SAWT BEIRUT INTERNATIONAL

| 28 January 2023, Saturday |

Après la visite de Poutine…Craintes d’entraîner la Biélorussie dans la guerre

La visite du président russe Vladimir Poutine en Biélorussie a fait craindre qu’il n’entraîne Minsk dans la guerre en Ukraine, le dirigeant russe et son homologue biélorusse Alexandre Loukachenko annonçant davantage d’exercices conjoints et Kiev mettant en garde contre une éventuelle nouvelle invasion du nord.

La dirigeante de l’opposition biélorusse, Svyatlana citée par Newsweek, a déclaré que son pays n’était « pas à vendre ».

Poutine a effectué une rare visite en Biélorussie hier pour la première fois depuis le début de la guerre ukrainienne en février, au milieu de spéculations selon lesquelles il tente de « renforcer le bras de Loukachenko pour s’impliquer davantage dans son invasion chancelante ».

Bien que Loukachenko n’ait pas envoyé de troupes en Ukraine, il a été l’un des rares dirigeants mondiaux à soutenir publiquement la guerre largement condamnée, notant que son gouvernement entretient des liens étroits avec le Kremlin, permettant même aux troupes russes d’entrer en Ukraine par la frontière biélorusse, lui donnant un accès plus proche à Kiev.

La rencontre de Loukachenko avec Poutine a été condamnée par Tsikhanouskaya, une dirigeante de l’opposition pro-démocratie en Biélorussie qui vit en exil, car la liberté de dissidence est limitée dans cet État autoritaire.

Selon le rapport du magazine américain, Tsikhanouskaya a écrit sur Twitter: « La Biélorussie n’est pas à vendre.
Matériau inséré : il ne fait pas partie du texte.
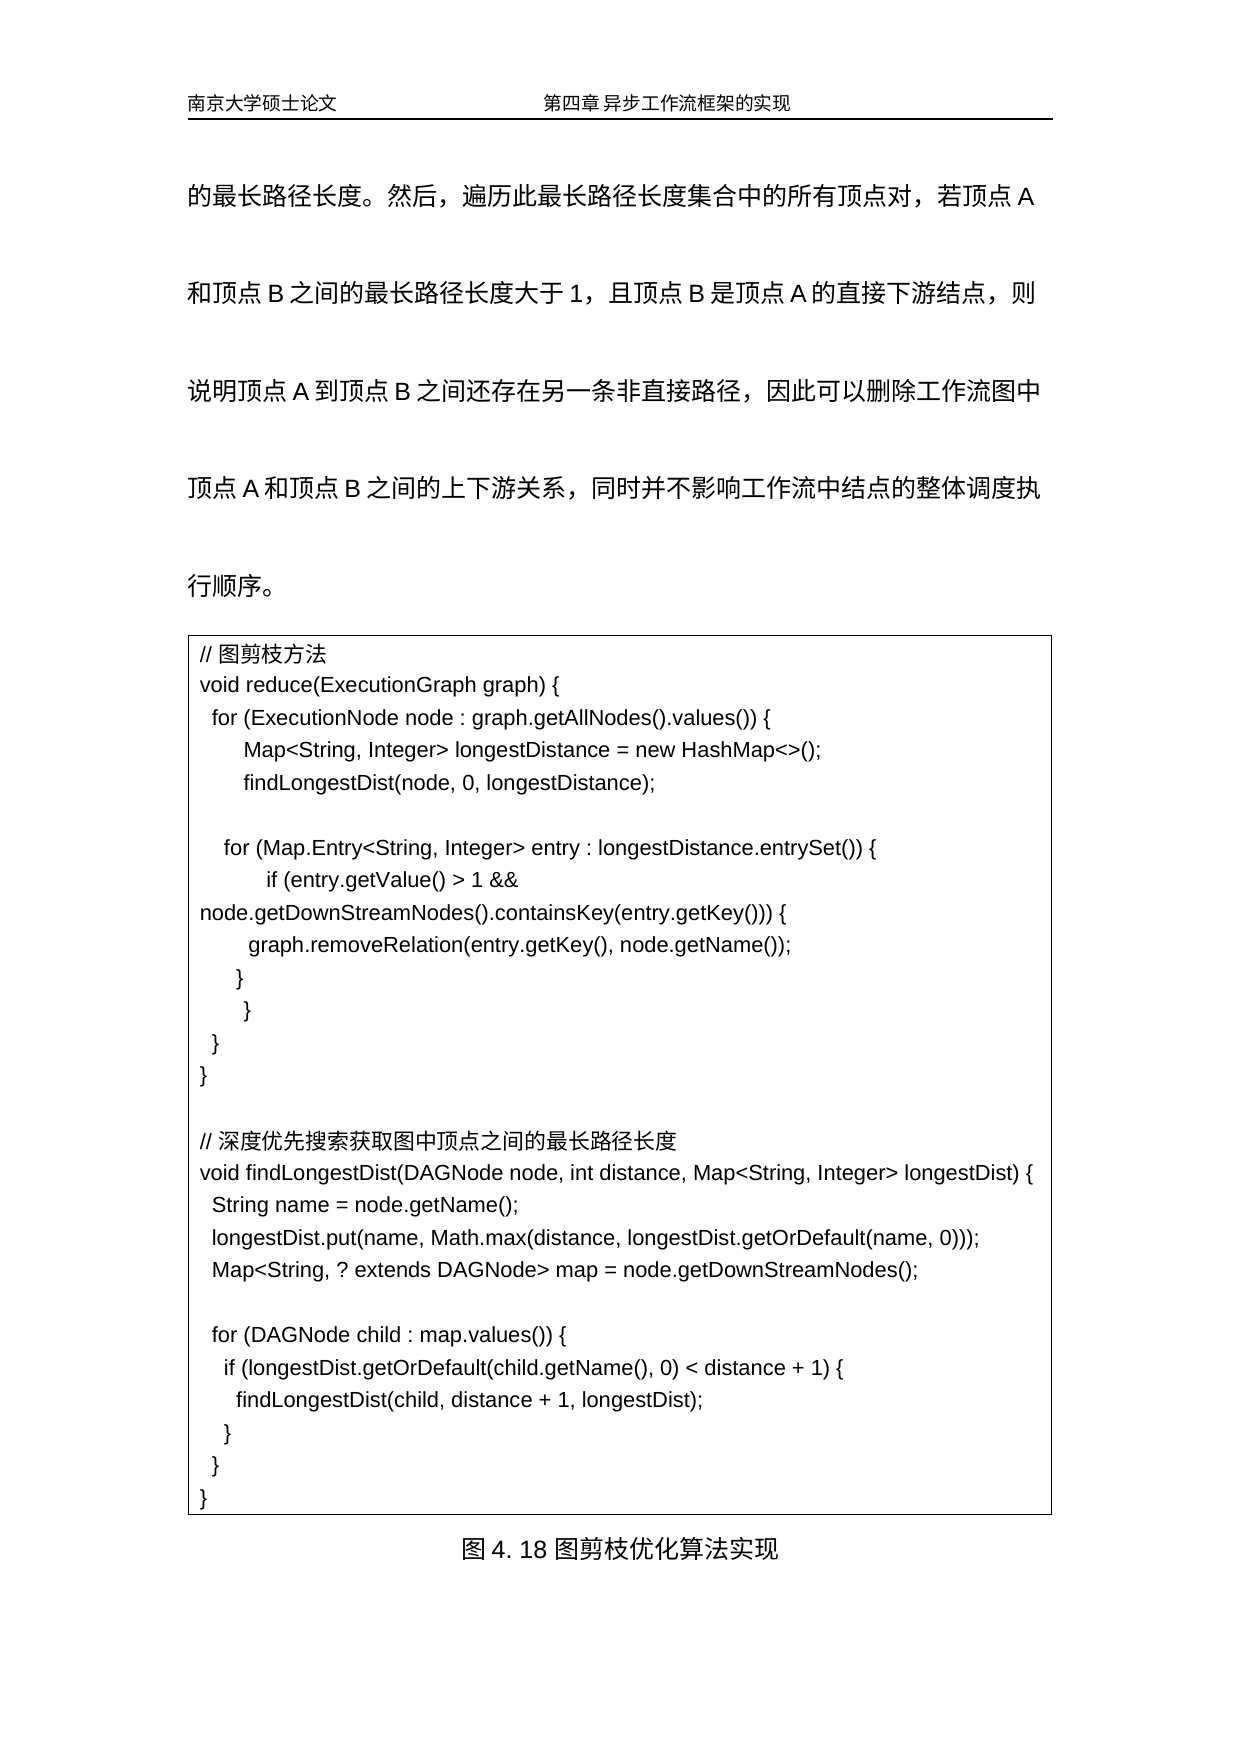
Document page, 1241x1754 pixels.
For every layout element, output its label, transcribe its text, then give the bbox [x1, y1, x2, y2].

text 图4. 18 图剪枝优化算法实现 [187, 1515, 1053, 1580]
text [187, 162, 1053, 617]
table_header // 图剪枝方法 void reduce(ExecutionGraph graph) { for (ExecutionNode node : graph.getAllNodes().values()) { Map<String, Integer> longestDistance = new HashMap<>(); findLongestDist(node, 0, longestDistance); for (Map.Entry<String, Integer> entry : longestDistance.entrySet()) { if (entry.getValue() > 1 && node.getDownStreamNodes().containsKey(entry.getKey())) { graph.removeRelation(entry.getKey(), node.getName()); } } } } // 深度优先搜索获取图中顶点之间的最长路径长度 void findLongestDist(DAGNode node, int distance, Map<String, Integer> longestDist) { String name = node.getName(); longestDist.put(name, Math.max(distance, longestDist.getOrDefault(name, 0))); Map<String, ? extends DAGNode> map = node.getDownStreamNodes(); for (DAGNode child : map.values()) { if (longestDist.getOrDefault(child.getName(), 0) < distance + 1) { findLongestDist(child, distance + 1, longestDist); } } } [189, 636, 1051, 1514]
Notre indépendance n’est pas à vendre. Le dictateur Loukachenko ne peut pas conclure d’accords au nom de notre peuple, il ne représente que lui-même » ajoutant que Loukachenko « assumera la responsabilité de ses crimes contre les Biélorusses et les Ukrainiens ».

La réunion intervient après que la Biélorussie a intensifié les exercices militaires au cours des dernières semaines, son armée ayant annoncé la semaine dernière son intention de vérifier l’état de préparation au combat de ses forces et organisant également des exercices de lutte contre le terrorisme plus tôt ce mois-ci.

En revanche, Anna Ohanian, chercheuse principale au Carnegie Endowment for International Peace, a déclaré à Newsweek que les critiques de Tsikhanouskaya sont peu susceptibles d’influencer le discours biélorusse « parce que Loukachenko dirige un État autoritaire dans lequel la dissidence est étouffée ».

Cependant, Ohanian a déclaré qu’il est peu probable que de nombreux Biélorusses répondent à la réunion de Poutine et Loukachenko avec un soutien, soulignant les liens sociétaux profonds entre de nombreux Biélorusses et Ukrainiens qui rendraient difficile pour Loukachenko de rejoindre officiellement « l’invasion » de Poutine.

« Je pense que seuls les gens deviendront nerveux si Loukachenko tente d’entraîner la Biélorussie dans cette guerre aux côtés d’une puissance perdante. Je veux dire, tactiquement et stratégiquement, il est suicidaire pour n’importe quel pays de rejoindre cet état de guerre, où la supériorité de la Russie a été essentiellement éliminée.

La Biélorussie pourrait augmenter les exercices militaires pour attirer les troupes ukrainiennes vers le nord, laissant l’armée dans une position plus fragile dans le sud-est de l’Ukraine, comme dans la région du Donbass, qui connaît actuellement des combats intenses, mais elle a remis en question le succès des forces russes à l’exploiter.

La réunion fait suite aux avertissements répétés de l’Ukraine ces derniers jours selon lesquels les forces russes pourraient se préparer à une nouvelle offensive de la Biélorussie visant à capturer Kiev – à environ 55 miles de la frontière biélorusse – ou à perturber le flux d’armes occidentales en Ukraine via la Pologne.